Currents of extremism were ever present and the same day as the National Assembly, crowds began attacking shopkeepers, who remained open during the meeting. Tensions were high but still, a second National Assembly meeting was set in the capital of Valletta, for 7 June of the same year. Just before the meeting was to take place, Lord Plumer, the governor for the islands, was to decide whether the Maltese were going to play a larger role in the administration of the country.

The population was split in two; those who trusted the British and does who simply did not. Police forces and postal employees were threatening to strike and just before the meeting, police asked for soldiers to be posted at Castille in Valletta, in anticipation of potential upheaval.

The 7 of June arrived. The already tense situation blew up, following a misunderstanding. The Union Flag was flown at half mast, due to the death of the President of the Court just a few days earlier. The local population saw the Maltese flag, defaced, with the Union Jack, flying above the ‘A la Ville de Londres’ flag and all hell broke loose. The crowd removed the flag and its pole and proceeded through Valletta to smash windows, insult the officers and soldiers, remove the Union Jack wherever it lay, and ransack offices. Factions of the crowd even broke off to attack the homes of Imperial government supporters and profiteering traders.

Photo: timesofmalta.com

Military support was called in and just 64 soldiers entered the police headquarters to contain the thousands-strong angry mob. The captain, whose revolver had been stolen, reached a troop of 24 soldiers and directed them to Strada Forni, where the largest uprising was occurring. Here, the British soldiers were posted along the street and ordered not to shoot, unless being directed to do so. The soldiers took their positions and aimed at the crowd, which retreated.

Within seconds, a shot was heard in the direction of one of the ransacked houses. As a knee-jerk reaction, one of the soldiers shot a round into the crowd and the rest of the troop followed. The officer in charge shouted ‘CEASE FIRE!’ Meanwhile, at the offices of the Daily Malta Chronicle, there was a small of gas within the building, causing the Lieutenant to order his men outside. To clear the crowd and allow the men to exit the building, the Lieutenant ordered a soldier to shoot low, towards the ground and away from the crowd. A man in the crowd was killed. During the initial uprising, in fact, three died and another 50 were injured.

Incidents and uprisings continued throughout the next day, until 140 navy marines were dispatched to clear the streets.
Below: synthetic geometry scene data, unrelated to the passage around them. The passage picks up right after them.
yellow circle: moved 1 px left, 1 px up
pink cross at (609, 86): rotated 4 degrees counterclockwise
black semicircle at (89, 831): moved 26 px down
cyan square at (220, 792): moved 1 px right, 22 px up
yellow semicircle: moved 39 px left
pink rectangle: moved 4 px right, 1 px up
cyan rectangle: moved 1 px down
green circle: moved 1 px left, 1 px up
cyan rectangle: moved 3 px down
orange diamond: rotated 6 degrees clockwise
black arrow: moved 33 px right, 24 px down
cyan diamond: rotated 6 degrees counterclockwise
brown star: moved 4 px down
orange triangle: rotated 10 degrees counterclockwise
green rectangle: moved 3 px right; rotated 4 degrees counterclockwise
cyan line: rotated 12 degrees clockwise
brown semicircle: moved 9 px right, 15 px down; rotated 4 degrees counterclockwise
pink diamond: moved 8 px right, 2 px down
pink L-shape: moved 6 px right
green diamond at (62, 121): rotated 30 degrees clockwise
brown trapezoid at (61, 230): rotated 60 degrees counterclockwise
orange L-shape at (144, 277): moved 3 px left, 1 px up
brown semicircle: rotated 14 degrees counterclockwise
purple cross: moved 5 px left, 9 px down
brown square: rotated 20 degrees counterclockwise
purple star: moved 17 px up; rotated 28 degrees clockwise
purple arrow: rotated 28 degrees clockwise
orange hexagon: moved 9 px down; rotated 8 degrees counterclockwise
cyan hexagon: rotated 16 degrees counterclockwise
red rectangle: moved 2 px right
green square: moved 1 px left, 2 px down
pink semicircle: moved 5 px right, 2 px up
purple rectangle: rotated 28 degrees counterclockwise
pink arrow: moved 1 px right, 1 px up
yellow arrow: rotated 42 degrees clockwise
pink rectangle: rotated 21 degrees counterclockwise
Smaller uprisings around the island continued regardless, despite the deaths of 7 June.

Photo: TripAdvisor

Photo: GuideMe Malta

Years later, in 1986, the Sette Giugno monument was inaugurated at Palace Square in Valletta and the Maltese Parliament declared the day to be one of five national days on the island. The first official remembrance of the day took place on 7 June, 1989, 70 years later.